On December 27, 1943, the Boulevard Park Library becomes the first library to join the new King County Library System (KCLS), which was created earlier that year. The library had opened on November 10, 1937, in a small building that cost just $351.93 to build. The Boulevard Park neighborhood is located just southwest of Boeing Field, east of White Center, and north of what will later become known as Sea-Tac Airport. At the time the library joins KCLS, World War II is in full swing, and the neighborhood of former truck farms is booming with wartime airplane production and troop transportation. The population boom makes the existing 216-square-foot library building too small to serve the community adequately, but because of wartime shortages it is not immediately possible to build a new building. A new library building will be constructed in 1952 and another in 1971.
Wednesday Social Club Organizes a Library
On April 21, 1937, at the Wednesday Social Club's 10th anniversary meeting, it was moved that "the Wednesday Social Club shall sponsor a library" (Colburn, 5). The motion passed unanimously. The problem was that the club only had $4.85 in its treasury. The women of the club hiked Des Moines Way S -- which in those days was a red-brick road -- and Glendale Way S, from S 116th to S 128th Streets, but could not find a suitable location for the new library. Mansfield Grocery, which was purchasing a new property for the purposes of expansion, came to the rescue by offering one corner of the new lot for use by the fledgling library, free of charge.

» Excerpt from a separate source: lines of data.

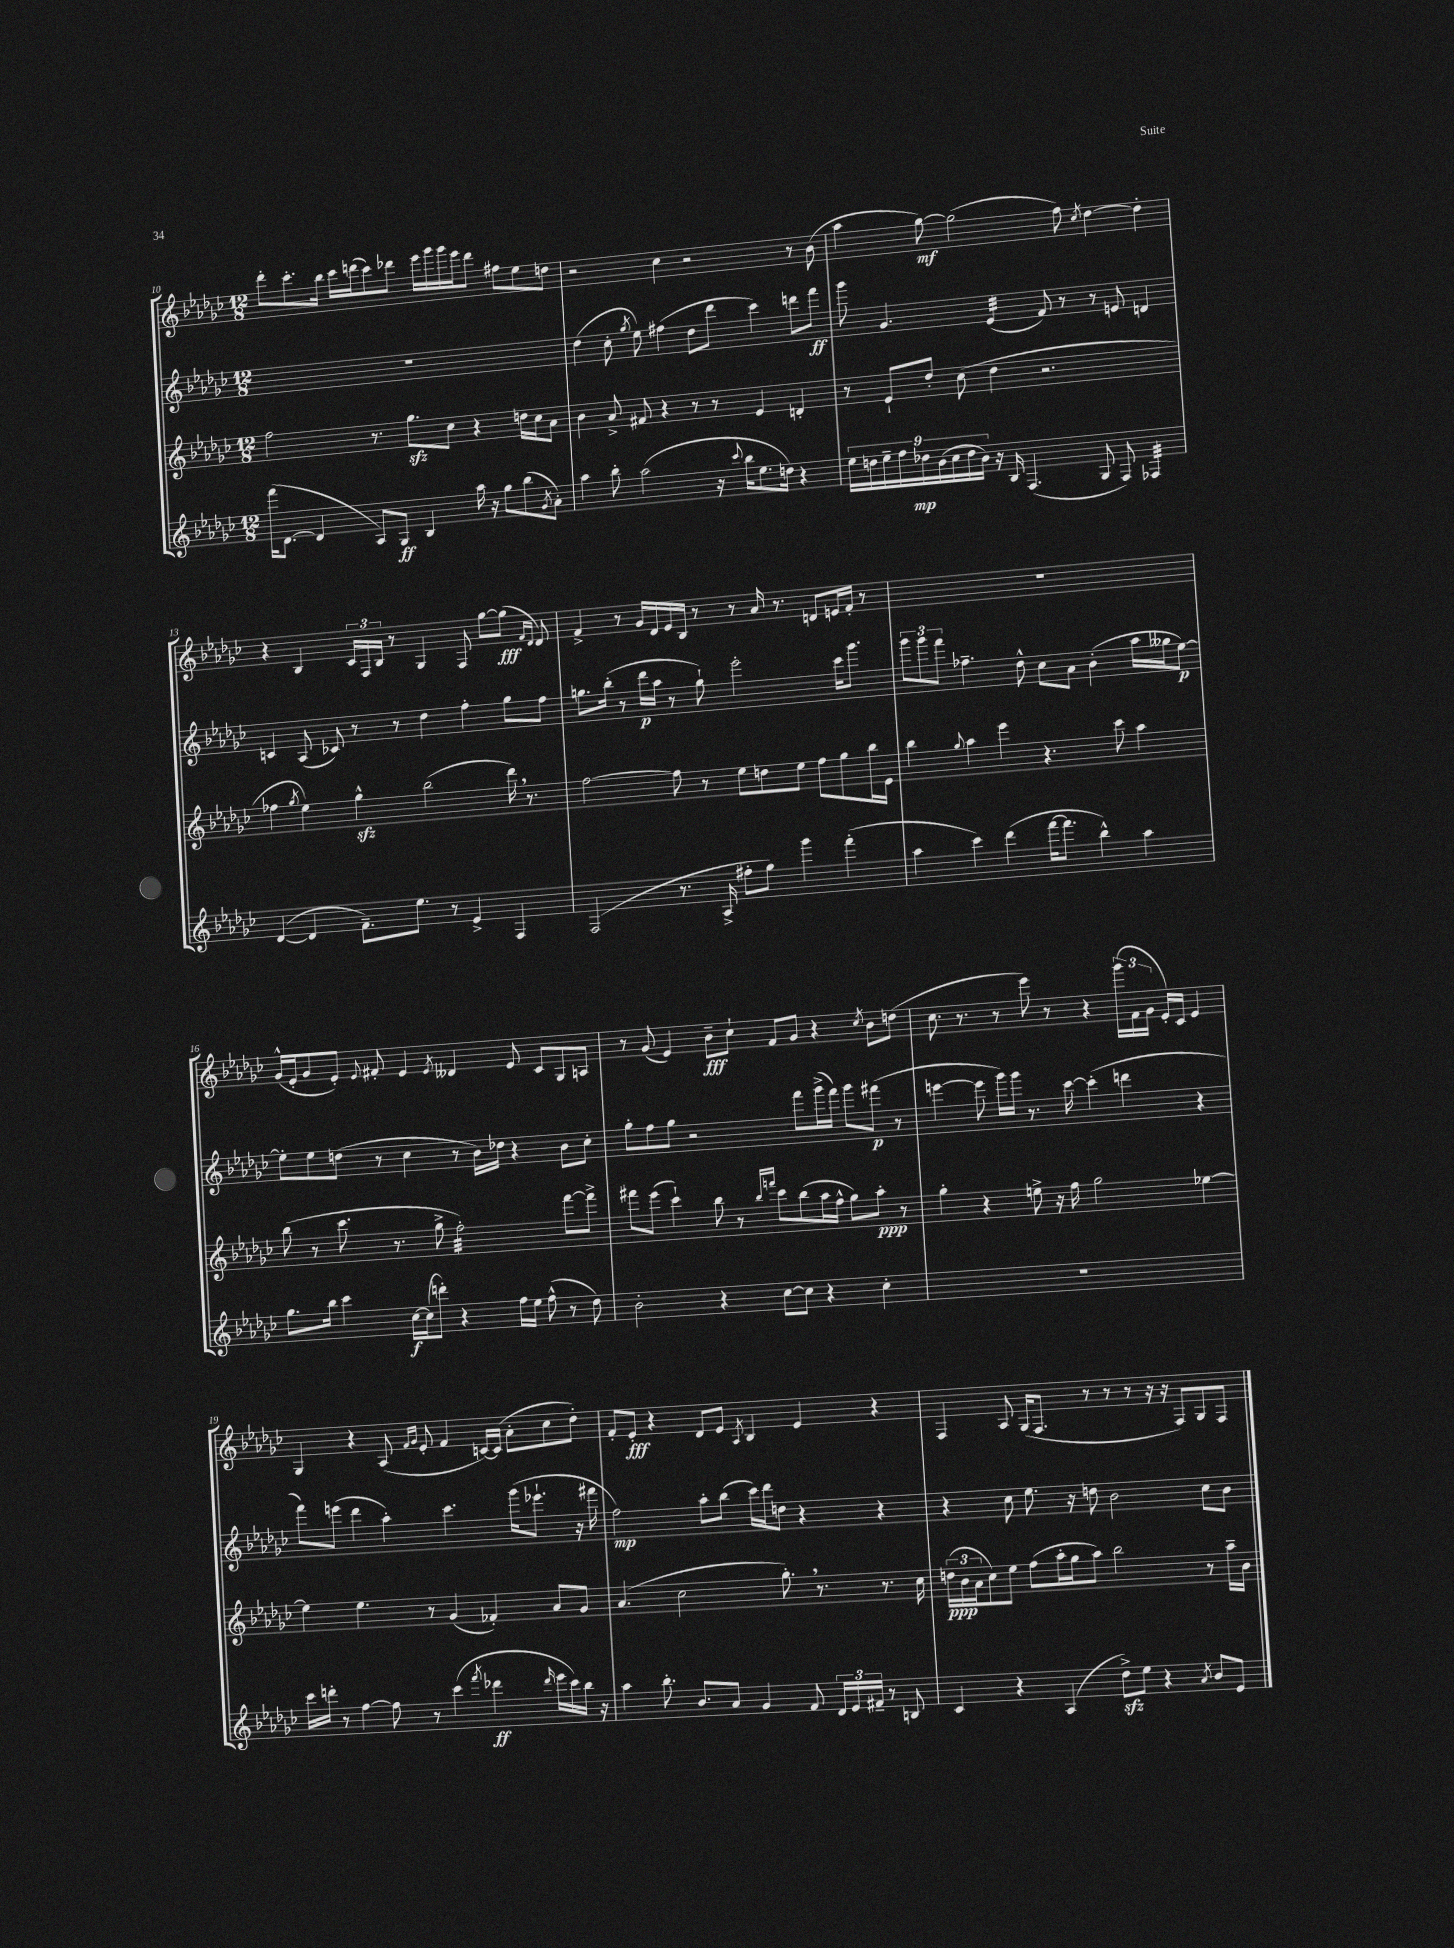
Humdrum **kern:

**kern	**kern	**kern	**kern
*staff4	*staff3	*staff2	*staff1
*clefG2	*clefG2	*clefG2	*clefG2
*k[b-e-a-d-g-c-]	*k[b-e-a-d-g-c-]	*k[b-e-a-d-g-c-]	*k[b-e-a-d-g-c-]
*M12/8	*M12/8	*M12/8	*M12/8
(16fff	2ff	1.r	8ddd-'
[8.d-	.	.	.
.	.	.	8.ccc-'
4d-]	.	.	.
.	.	.	16bb-
.	.	.	16ccc-
.	.	.	(16ddd
8A-)	8.r	.	8ccc-)
8G-	.	.	8ddd-
.	8.gg-	.	.
4B-	.	.	16eee-
.	.	.	16ggg-
.	8cc-	.	16ggg-
.	.	.	16eee-
16aa-	4r	.	8ddd-
16r	.	.	.
8gg-	.	.	8ff#
(8bb-	16dd	.	8ee-
.	16cc-	.	.
8qg-	.	.	.
8a-')	8a-	.	8dd
=	=	=	=
4aa-	4b-	(4dd-	2r
8bb-'	8a-^	8cc-'	.
.	.	8qgg-	.
(2aa-	8f#	8ee-)	.
.	4r	(4ff#	4cc-
.	8r	8dd-	2r
16r	8r	8ddd-	.
8qqccc-	.	.	.
16bb-	.	.	.
8.ee-	4e-	4ccc-)	.
16dd)	.	.	.
4r	4d'	8ddd	8r
.	.	8fff	(8b-
=	=	=	=
18ee-	8r	8ggg-	4aa-
18dd	.	.	.
18ee-~	.	.	.
.	8e-`	4.g-	.
18ff	.	.	.
18dd-	.	.	.
.	8dd-'	.	[8gg-)
(18b-	.	.	.
18cc-	.	.	.
.	(8cc-	.	(2gg-]
18dd-	.	.	.
18b-)	.	.	.
16r	4dd-	(4e-	.
16B-	.	.	.
(4.F	.	.	.
.	2.r	8f)	.
.	.	8r	8ff)
.	.	.	8qcc-
8G-	.	8r	[4dd-
8F)	.	8e	.
4F-	.	4d	4dd-']
=	=	=	=
([4d-	4ff-	4c	4r
.	8qgg-	.	.
4d-]	4ee-)	(8A-	4B-
.	.	8c-)	.
8.f~)	4gg-^^	8r	24c-
.	.	.	24F
.	.	.	24B-
.	.	8r	8r
8.ee-	.	.	.
.	(2bb-	4dd-	4G-
8r	.	.	.
4e-^	.	4ff'	8F
.	.	.	[8gg-
4F	16ddd-)	8gg-	(8gg-]
.	8.r	.	.
.	.	.	16qqf
.	.	.	16qqd-
.	.	8ff	8d-)
=	=	=	=
(2F	[2ff	8.gg	4f^
.	.	(16bb-'	.
.	.	8r	8r
.	.	16ddd-	16g-
.	.	16aa-	16d-
8.r	8ff]	8r	16e-
.	.	.	16B-
.	8r	8gg`)	8r
16A-^	.	.	.
8ff#'	8ee-	2eee-'	8r
8gg-)	8dd	.	16a-
.	.	.	8.r
4ggg-	8ee-	.	.
.	8ff	.	8d
(4fff'	8gg-	16ccc-	16e
.	.	8.ggg-	16f'
.	16bb-	.	8r
.	16e-	.	.
=	=	=	=
4aa-	4bb-	12ggg-	1.r
.	.	12ggg-	.
.	.	12fff	.
.	8qqgg-	.	.
4ccc-)	4aa-	4.ff-~	.
(4ddd-	4eee-	.	.
.	.	8dd-^^	.
[16fff	4.r	8cc-	.
8.fff]	.	.	.
.	.	8a-	.
4bb-^^)	.	(4b-'	.
.	8ccc-	.	.
4aa-	4aa-	16aa-	.
.	.	16gg--	.
.	.	[8ee-)	.
=	=	=	=
8.gg-	(8bb-	8ee-']	(16g-^^
.	.	.	16e-'
.	8r	8ee-	8g-
16bb-	.	.	.
4ccc-	8.ccc-	(8dd	8e-')
.	.	.	8qqe-
.	.	8r	8f#'
.	8.r	.	.
[16cc-	.	4cc-	4e-
(16cc-]	.	.	.
8ddd')	8gg-^	.	.
.	.	.	8qe-
4r	2ff')	8r	4d--
.	.	16b-)	.
.	.	16dd-	.
16ff	.	4r	8e-
16ee-	.	.	.
(8ff^^	.	.	8c-
8r	[8fff	8b-	8G-
8dd-)	8fff^]	8cc-'	8A
=	=	=	=
2b-'	8fff#	8gg-'	8r
.	(8eee-	8ff	(8g-
.	4ccc-`)	8gg-	4e-)
.	.	2r	.
4r	8bb-	.	8b-~
.	8r	.	8cc-`
.	16qqbb-	.	.
.	16qqfff	.	.
[8cc-	8ccc-	.	8f
8cc-]	(8bb-	8fff	8g-
4r	16aa-	(16ggg-^	4r
.	16ff^^	16fff)	.
.	8gg-)	8ggg-	.
.	.	.	8qcc-
4cc-'	8aa-'	(8fff#	8b-
.	8r	8r	(8dd
=	=	=	=
1.r	4gg-'	[4eee	8.cc-
.	.	.	8.r
.	4r	8eee]	.
.	.	16ggg-)	8r
.	.	16ggg-	.
.	8ee^	8.r	8eee-)
.	16r	.	8r
.	16ff	[16ccc-	.
.	2gg-	(4ccc-']	4r
.	.	4ddd	(24ggg-
.	.	.	24f
.	.	.	24g-
.	.	.	16e-')
.	.	.	16c-
.	[4ee-	4r	4e-
=	=	=	=
16ccc-	4ee-]	8fff)	4G-
16ddd'	.	.	.
8r	.	(8eee	.
[4ff	4.ee-	4ddd-	4r
8ff]	.	4aa-')	(8A-
.	.	.	16qqf
.	.	.	16qqg-
8r	8r	.	8e-'
(4ccc-	(4g-	4.ccc-	4f
8qfff	.	.	.
4ddd-	4f-')	.	[16c)
.	.	.	(16c]
.	.	(16ggg-	8a-'
.	.	8.eee-`	.
16qqddd-	.	.	.
16eee-	8a-	.	8cc-
16ccc-)	.	.	.
16bb-	8g-	16r	8dd-')
16r	.	16fff#	.
=	=	=	=
4aa-	(4.a-	2ff)	8f'
.	.	.	8e-'
8.bb-'	.	.	4r
.	2cc-	.	.
8.b-	.	.	.
.	.	8aa-'	8d-
8a-	.	(8bb-	8e-
.	.	.	8qA-
4g-	.	16ccc-)	4B-
.	.	16ddd-	.
.	8.gg-')	8dd	.
8f	.	4r	4e-
.	8.r	.	.
24d-	.	.	.
24e-	.	.	.
24f#~	.	.	.
8r	8.r	4r	4r
8B	.	.	.
.	16cc-	.	.
=	=	=	=
4c-	(24dd	4r	4F
.	24b-	.	.
.	24a-	.	.
.	8cc-)	.	.
4r	8ee-	8cc-	8A-
.	(8ff	8.ee-	(16G-
.	.	.	8.F
(4A-	16aa-'	.	.
.	16gg-	16r	.
.	8aa-)	8dd	8r
8dd-^)	2bb-	2b-	8r
8ee-	.	.	8r
4r	.	.	16r
.	.	.	16r
.	.	.	8F)
8qa-	.	.	.
8b-	8r	8cc-	8G-
8e-	16aa-~	8b-	8F
.	16b-	.	.
==	==	==	==
*-	*-	*-	*-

The new building would be located on S 120th Street, approximately 30 feet east of Des Moines Way S. After that, all that the club needed was -- the building!
The members of the Wednesday Social Club began fundraising and by November 3, 1937, the club was able to enter into a construction contract for a 12-by-18-foot building, for the Depression-era price of $351.93 (equal to approximately $5,800 in 2016 dollars). With the help of substantial volunteer labor, the little building was built and ready in only one week. The Boulevard Park Library opened its doors on November 10, 1937, "with 568 books purchased from King County Library" at a discount, according to a manuscript written in 1976 by Lura M. Colburn (1899-1996), who was involved in the effort to open the library (Colburn, 6). (It is not clear what institution Colburn was referencing, because there was no official King County Library prior to the creation of KCLS in early 1943; searches of city directories, daily newspapers, and the state library's bulletin do not locate a "King County Library" in the 1930s).
Among the items that the Wednesday Social Club purchased as necessary to run a library in 1937 were three light fixtures and bulbs, a broom and dustpan, a galvanized pail, a door mat, two oak chairs, two jars of paste, five bottles of glue, 1,000 date-due cards, 5,000 manila pockets (for the date due-cards), 800 cataloging cards, a rubber stamp and pad, one bottle of ink, and 10 one-cent postcards. The new library also purchased one-year subscriptions to the magazines Open Road for Boys, Boys' Life, Children's Activities, and American Girl.
First to Join
As authorized by a county-wide vote in November 1942, the King County Board of County Commissioners established the King County Rural Library District (later known as the King County Library System, KCLS) on January 4, 1943. As soon as KCLS was ready to accept branches, Boulevard Park stepped up. On December 27, 1943, the Boulevard Park Library became the very first to join the new King County Library System. According to Colburn, the formal agreement, dated January 8, 1944, stated: "The library to be established will be a public library for the free use of any resident of the King County Rural Library District under the rules established by the King County Public Library" (Colburn, 7).
Meanwhile, Boulevard Park's proximity to the Boeing Airplane Co. and Boeing Field, as well as its ready access to troop embarkation ports, was causing a surge in population during World War II, which continued as the economy shifted to peacetime aviation, and again back to war production during the Korean conflict in the early 1950s. The little library was too small to serve the increased population, but KCLS was not yet in a position to fund capital improvements. So the Wednesday Social Club again embarked on fundraising, and was able to raise enough to pay the cost of $7,885 required to build a new library in 1952. This new library housed a collection nearly 10 times the size of the original 1937 library.
The Boulevard Park Library soon outgrew that structure as well. The Boulevard Park Library Guild, as the Wednesday Social Club was now known, began planning for a new building in 1964, but due to funding constraints imposed by the Vietnam War, that building was delayed until 1971. The new building, at more than 6,000 square feet, was about five times the size of the 1952 building, and a big improvement in terms of comfort and functionality. The 1971 building has been renovated twice: once in 1991 and again in 2002. As of mid-2016, it was scheduled for further renovation to begin in late 2016 or 2017
In the decades since Boulevard Park became its first library, KCLS has grown significantly in both size and prestige. In 2004, King County voters approved a $172 million library capital improvement bond. In 2010, KCLS became the busiest library system in the nation in terms of circulation, with more than 22.4 million books, movies, and other media checked out in a single year. In 2011, KCLS received the coveted Gale/Library Journal Library of the Year Award.